Час спустя оба взяли спрятанные поблизости инструменты на длинных рукоятках. Они бередили угли и белое больное дерево в поисках чего-нибудь крупнее или живее. Нашли только одну частицу, которая из-за пепельного покрытия приобрела видимость наличия. Это оказалось куском бедра и голени; шаровидный сустав обнажился и ходил, двигался в саже, культя бесцельно указывала к небу. Нашлись и другие, мелкие намеки на тела, но было трудно понять, что именно они видели, – таким неподступным оставался жар от костра; глаза резало, отчего клирики закрывали лица, то и дело отворачиваясь от ряби температуры.
Когда огонь начал медленно терять в силе, они принялись грести остывающие угли, разламывая все крупнее кулака и низводя древесину и Былых в плоский тлеющий ковер праха.

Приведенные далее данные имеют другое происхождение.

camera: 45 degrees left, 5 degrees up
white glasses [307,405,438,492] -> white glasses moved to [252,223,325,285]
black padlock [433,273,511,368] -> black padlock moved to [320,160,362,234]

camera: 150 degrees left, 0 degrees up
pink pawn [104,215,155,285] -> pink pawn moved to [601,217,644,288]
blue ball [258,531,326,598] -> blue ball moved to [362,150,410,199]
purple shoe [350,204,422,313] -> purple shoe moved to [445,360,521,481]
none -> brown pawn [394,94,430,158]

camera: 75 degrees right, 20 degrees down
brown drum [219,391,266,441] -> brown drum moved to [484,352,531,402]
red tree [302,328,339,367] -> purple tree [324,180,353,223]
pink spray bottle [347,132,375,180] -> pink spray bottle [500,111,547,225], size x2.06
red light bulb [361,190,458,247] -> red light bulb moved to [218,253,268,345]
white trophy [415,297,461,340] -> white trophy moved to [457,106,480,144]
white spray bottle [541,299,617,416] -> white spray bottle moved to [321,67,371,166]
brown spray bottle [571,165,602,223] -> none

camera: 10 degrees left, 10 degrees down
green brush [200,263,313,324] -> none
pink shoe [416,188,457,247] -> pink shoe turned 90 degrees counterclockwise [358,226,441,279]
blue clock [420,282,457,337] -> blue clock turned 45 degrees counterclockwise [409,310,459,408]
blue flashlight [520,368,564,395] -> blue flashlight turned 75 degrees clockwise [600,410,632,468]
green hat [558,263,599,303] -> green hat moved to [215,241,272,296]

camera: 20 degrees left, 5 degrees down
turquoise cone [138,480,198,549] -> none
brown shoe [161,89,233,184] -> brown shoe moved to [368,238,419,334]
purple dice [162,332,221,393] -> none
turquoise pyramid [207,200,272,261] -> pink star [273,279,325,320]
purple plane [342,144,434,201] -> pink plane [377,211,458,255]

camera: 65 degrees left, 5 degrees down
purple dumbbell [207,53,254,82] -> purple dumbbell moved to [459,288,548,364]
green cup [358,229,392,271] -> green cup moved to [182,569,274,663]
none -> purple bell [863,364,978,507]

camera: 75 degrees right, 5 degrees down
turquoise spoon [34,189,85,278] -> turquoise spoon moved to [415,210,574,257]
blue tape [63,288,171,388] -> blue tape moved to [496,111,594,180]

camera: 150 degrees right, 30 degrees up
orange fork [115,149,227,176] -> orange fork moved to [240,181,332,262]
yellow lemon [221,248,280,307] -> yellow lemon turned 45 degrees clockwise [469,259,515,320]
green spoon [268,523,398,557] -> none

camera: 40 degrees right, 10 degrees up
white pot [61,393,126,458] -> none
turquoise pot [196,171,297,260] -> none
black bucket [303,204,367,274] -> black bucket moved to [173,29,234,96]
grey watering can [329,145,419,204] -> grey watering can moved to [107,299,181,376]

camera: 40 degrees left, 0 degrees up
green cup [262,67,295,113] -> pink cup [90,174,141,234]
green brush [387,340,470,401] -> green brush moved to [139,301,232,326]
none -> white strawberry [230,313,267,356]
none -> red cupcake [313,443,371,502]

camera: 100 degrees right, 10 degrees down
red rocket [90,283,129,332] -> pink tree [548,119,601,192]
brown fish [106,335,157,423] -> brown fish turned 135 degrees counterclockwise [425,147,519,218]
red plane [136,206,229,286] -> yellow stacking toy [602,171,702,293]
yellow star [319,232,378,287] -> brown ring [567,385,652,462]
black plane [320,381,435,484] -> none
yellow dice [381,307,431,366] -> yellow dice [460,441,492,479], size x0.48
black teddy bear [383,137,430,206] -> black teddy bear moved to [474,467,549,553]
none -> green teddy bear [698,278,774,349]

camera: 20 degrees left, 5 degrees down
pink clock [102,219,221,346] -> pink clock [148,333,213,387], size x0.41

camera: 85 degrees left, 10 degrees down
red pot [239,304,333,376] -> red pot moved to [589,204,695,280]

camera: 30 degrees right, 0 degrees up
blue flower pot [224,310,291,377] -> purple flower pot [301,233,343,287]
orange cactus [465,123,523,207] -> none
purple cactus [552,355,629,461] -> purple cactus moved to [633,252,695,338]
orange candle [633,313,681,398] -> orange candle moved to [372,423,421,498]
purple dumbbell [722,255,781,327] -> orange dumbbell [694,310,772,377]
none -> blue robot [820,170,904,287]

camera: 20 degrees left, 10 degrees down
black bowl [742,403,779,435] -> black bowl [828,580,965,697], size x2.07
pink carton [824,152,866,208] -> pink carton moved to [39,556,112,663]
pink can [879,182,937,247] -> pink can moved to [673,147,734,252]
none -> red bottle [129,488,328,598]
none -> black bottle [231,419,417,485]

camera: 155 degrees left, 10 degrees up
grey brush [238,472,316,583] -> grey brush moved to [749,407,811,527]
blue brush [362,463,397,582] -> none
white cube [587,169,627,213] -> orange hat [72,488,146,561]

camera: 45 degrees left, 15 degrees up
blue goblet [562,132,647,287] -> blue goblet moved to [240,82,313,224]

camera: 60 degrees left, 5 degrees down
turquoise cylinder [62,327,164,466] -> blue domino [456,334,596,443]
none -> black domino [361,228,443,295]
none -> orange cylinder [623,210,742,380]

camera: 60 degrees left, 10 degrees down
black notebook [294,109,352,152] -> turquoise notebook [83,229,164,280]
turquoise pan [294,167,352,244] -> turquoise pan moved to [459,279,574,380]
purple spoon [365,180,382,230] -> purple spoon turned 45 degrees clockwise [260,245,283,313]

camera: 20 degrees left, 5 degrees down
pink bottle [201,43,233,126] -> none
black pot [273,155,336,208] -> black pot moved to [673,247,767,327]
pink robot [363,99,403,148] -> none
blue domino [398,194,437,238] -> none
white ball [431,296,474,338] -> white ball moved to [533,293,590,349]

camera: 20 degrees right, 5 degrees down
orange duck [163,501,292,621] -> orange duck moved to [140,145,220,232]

Покончив с делом, они быстро расстались, не желая быть вместе, когда в голове проиграется визуальная запись сожжения. Это будет неизбежным кошмаром – видеть, как на внутренние поверхности век проецируются корчи и крики; навлечь это на посторонних или собратьев – только умножить ужас, спровоцировать тошнотворную реакцию, испытывать которую не должен никто: они избрали сохранить этот кошмар в одиночестве.
Молодой священник, вернувшись со своей границы исключения, был тих и холоден подле старика, стоявшего в напряжении, с побелевшими губами.
– Отец, – сказал юнец с превеликой осторожностью. – Отец, не грех ли это? То, что мы совершили?
Вопрос помог Лютхену – дал материю для сопротивления, твердую почву под ногами:
– Эти неправедные создания принесли в наш мир безумие и страх. Им не полагалось разделять одно время с людьми. Наш труд – Божий, и боль его будет написана в шрамах, которые я понесу с удовлетворением и скромной гордостью до самого Судного дня.
Молодой священник сохранял молчание и неподвижность, трогаясь с места только по приказам Лютхена. Он привязал старика к стулу в ризнице, разложив на деревянном полу сутаны и старые молельные подушки, чтобы смягчить удар на случай судорог. Когда все было готово, он ушел со строгим наказом не возвращаться до полуночи и не входить в комнату, что бы он ни услышал.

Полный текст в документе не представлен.